(Records drawn from a collection)
——
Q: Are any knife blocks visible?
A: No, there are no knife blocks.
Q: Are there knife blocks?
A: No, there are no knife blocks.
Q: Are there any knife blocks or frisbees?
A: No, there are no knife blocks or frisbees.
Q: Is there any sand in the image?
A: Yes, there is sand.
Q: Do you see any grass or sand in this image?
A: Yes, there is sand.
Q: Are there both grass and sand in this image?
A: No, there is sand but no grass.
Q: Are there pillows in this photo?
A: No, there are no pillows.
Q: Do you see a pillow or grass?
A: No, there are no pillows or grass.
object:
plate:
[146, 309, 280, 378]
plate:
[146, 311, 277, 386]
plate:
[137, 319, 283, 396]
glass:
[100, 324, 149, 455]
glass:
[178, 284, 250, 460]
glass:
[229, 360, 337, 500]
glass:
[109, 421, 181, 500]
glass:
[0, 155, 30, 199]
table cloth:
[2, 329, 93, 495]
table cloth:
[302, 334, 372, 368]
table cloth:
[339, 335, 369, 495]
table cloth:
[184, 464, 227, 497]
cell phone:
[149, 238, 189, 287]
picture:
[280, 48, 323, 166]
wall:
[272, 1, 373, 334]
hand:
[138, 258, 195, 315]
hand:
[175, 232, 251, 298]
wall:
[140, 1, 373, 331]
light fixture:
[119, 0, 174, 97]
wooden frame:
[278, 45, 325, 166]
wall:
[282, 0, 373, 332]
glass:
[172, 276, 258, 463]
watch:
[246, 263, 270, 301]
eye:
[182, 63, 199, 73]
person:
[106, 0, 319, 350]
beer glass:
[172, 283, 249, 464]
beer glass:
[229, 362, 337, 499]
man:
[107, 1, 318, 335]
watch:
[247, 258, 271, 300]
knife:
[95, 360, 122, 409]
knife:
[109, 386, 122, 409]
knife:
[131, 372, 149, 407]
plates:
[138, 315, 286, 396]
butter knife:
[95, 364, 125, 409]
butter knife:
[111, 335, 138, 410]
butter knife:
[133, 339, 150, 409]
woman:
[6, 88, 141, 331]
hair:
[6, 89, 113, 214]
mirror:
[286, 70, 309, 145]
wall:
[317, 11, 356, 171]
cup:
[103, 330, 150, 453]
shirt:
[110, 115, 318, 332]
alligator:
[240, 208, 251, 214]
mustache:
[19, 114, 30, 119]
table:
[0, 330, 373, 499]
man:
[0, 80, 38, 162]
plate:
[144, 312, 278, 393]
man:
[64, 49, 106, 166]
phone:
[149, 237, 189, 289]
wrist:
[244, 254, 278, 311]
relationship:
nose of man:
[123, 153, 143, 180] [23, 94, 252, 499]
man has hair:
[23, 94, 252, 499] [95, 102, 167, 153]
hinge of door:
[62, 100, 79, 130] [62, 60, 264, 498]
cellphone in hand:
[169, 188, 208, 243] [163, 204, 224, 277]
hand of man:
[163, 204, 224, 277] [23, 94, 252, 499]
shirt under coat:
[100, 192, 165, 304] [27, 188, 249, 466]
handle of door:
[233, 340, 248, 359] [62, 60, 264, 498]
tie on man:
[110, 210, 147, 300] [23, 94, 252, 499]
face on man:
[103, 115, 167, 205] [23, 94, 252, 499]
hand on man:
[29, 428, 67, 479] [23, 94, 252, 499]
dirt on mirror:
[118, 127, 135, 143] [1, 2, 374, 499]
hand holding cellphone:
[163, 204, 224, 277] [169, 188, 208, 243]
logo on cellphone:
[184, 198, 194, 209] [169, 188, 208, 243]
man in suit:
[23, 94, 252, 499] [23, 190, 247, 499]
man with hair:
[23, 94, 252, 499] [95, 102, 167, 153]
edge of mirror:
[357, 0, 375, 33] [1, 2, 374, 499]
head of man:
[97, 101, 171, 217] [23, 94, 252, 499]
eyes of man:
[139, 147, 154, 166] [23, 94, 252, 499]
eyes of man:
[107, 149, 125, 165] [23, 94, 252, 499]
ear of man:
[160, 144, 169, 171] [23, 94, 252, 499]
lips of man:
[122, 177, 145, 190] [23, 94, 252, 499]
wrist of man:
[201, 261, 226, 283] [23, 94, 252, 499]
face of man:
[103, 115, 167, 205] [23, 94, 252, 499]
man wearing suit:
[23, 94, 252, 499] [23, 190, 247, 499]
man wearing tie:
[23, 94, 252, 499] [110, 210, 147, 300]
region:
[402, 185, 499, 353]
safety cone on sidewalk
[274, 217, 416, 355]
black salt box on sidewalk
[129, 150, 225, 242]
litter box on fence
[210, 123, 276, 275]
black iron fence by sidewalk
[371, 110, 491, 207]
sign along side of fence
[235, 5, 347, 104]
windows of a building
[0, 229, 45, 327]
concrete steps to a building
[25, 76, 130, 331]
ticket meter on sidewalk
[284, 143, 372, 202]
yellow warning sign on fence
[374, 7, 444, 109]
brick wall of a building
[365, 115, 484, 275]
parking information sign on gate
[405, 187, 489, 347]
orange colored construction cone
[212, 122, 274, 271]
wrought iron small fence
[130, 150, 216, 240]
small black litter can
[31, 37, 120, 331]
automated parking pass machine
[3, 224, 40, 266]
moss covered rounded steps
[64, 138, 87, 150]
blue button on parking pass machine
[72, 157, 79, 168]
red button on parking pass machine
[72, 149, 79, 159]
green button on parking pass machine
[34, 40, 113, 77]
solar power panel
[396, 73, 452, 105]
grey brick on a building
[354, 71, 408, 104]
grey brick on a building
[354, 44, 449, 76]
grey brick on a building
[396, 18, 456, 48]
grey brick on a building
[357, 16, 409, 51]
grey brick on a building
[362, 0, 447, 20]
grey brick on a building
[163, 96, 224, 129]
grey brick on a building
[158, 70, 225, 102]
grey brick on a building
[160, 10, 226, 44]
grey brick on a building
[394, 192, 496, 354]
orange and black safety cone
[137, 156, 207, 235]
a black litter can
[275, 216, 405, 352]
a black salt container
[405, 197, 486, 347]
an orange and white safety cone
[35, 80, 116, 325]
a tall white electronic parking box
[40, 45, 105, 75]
——
▸ Problem requirements: Format the listing from its first line up to and including the line containing "[244, 254, 278, 311]" as a JSON list of strings, with one string per line and blank lines left out.

▸ Result of the exercise:
[
  "Q: Are any knife blocks visible?",
  "A: No, there are no knife blocks.",
  "Q: Are there knife blocks?",
  "A: No, there are no knife blocks.",
  "Q: Are there any knife blocks or frisbees?",
  "A: No, there are no knife blocks or frisbees.",
  "Q: Is there any sand in the image?",
  "A: Yes, there is sand.",
  "Q: Do you see any grass or sand in this image?",
  "A: Yes, there is sand.",
  "Q: Are there both grass and sand in this image?",
  "A: No, there is sand but no grass.",
  "Q: Are there pillows in this photo?",
  "A: No, there are no pillows.",
  "Q: Do you see a pillow or grass?",
  "A: No, there are no pillows or grass.",
  "object:",
  "plate:",
  "[146, 309, 280, 378]",
  "plate:",
  "[146, 311, 277, 386]",
  "plate:",
  "[137, 319, 283, 396]",
  "glass:",
  "[100, 324, 149, 455]",
  "glass:",
  "[178, 284, 250, 460]",
  "glass:",
  "[229, 360, 337, 500]",
  "glass:",
  "[109, 421, 181, 500]",
  "glass:",
  "[0, 155, 30, 199]",
  "table cloth:",
  "[2, 329, 93, 495]",
  "table cloth:",
  "[302, 334, 372, 368]",
  "table cloth:",
  "[339, 335, 369, 495]",
  "table cloth:",
  "[184, 464, 227, 497]",
  "cell phone:",
  "[149, 238, 189, 287]",
  "picture:",
  "[280, 48, 323, 166]",
  "wall:",
  "[272, 1, 373, 334]",
  "hand:",
  "[138, 258, 195, 315]",
  "hand:",
  "[175, 232, 251, 298]",
  "wall:",
  "[140, 1, 373, 331]",
  "light fixture:",
  "[119, 0, 174, 97]",
  "wooden frame:",
  "[278, 45, 325, 166]",
  "wall:",
  "[282, 0, 373, 332]",
  "glass:",
  "[172, 276, 258, 463]",
  "watch:",
  "[246, 263, 270, 301]",
  "eye:",
  "[182, 63, 199, 73]",
  "person:",
  "[106, 0, 319, 350]",
  "beer glass:",
  "[172, 283, 249, 464]",
  "beer glass:",
  "[229, 362, 337, 499]",
  "man:",
  "[107, 1, 318, 335]",
  "watch:",
  "[247, 258, 271, 300]",
  "knife:",
  "[95, 360, 122, 409]",
  "knife:",
  "[109, 386, 122, 409]",
  "knife:",
  "[131, 372, 149, 407]",
  "plates:",
  "[138, 315, 286, 396]",
  "butter knife:",
  "[95, 364, 125, 409]",
  "butter knife:",
  "[111, 335, 138, 410]",
  "butter knife:",
  "[133, 339, 150, 409]",
  "woman:",
  "[6, 88, 141, 331]",
  "hair:",
  "[6, 89, 113, 214]",
  "mirror:",
  "[286, 70, 309, 145]",
  "wall:",
  "[317, 11, 356, 171]",
  "cup:",
  "[103, 330, 150, 453]",
  "shirt:",
  "[110, 115, 318, 332]",
  "alligator:",
  "[240, 208, 251, 214]",
  "mustache:",
  "[19, 114, 30, 119]",
  "table:",
  "[0, 330, 373, 499]",
  "man:",
  "[0, 80, 38, 162]",
  "plate:",
  "[144, 312, 278, 393]",
  "man:",
  "[64, 49, 106, 166]",
  "phone:",
  "[149, 237, 189, 289]",
  "wrist:",
  "[244, 254, 278, 311]"
]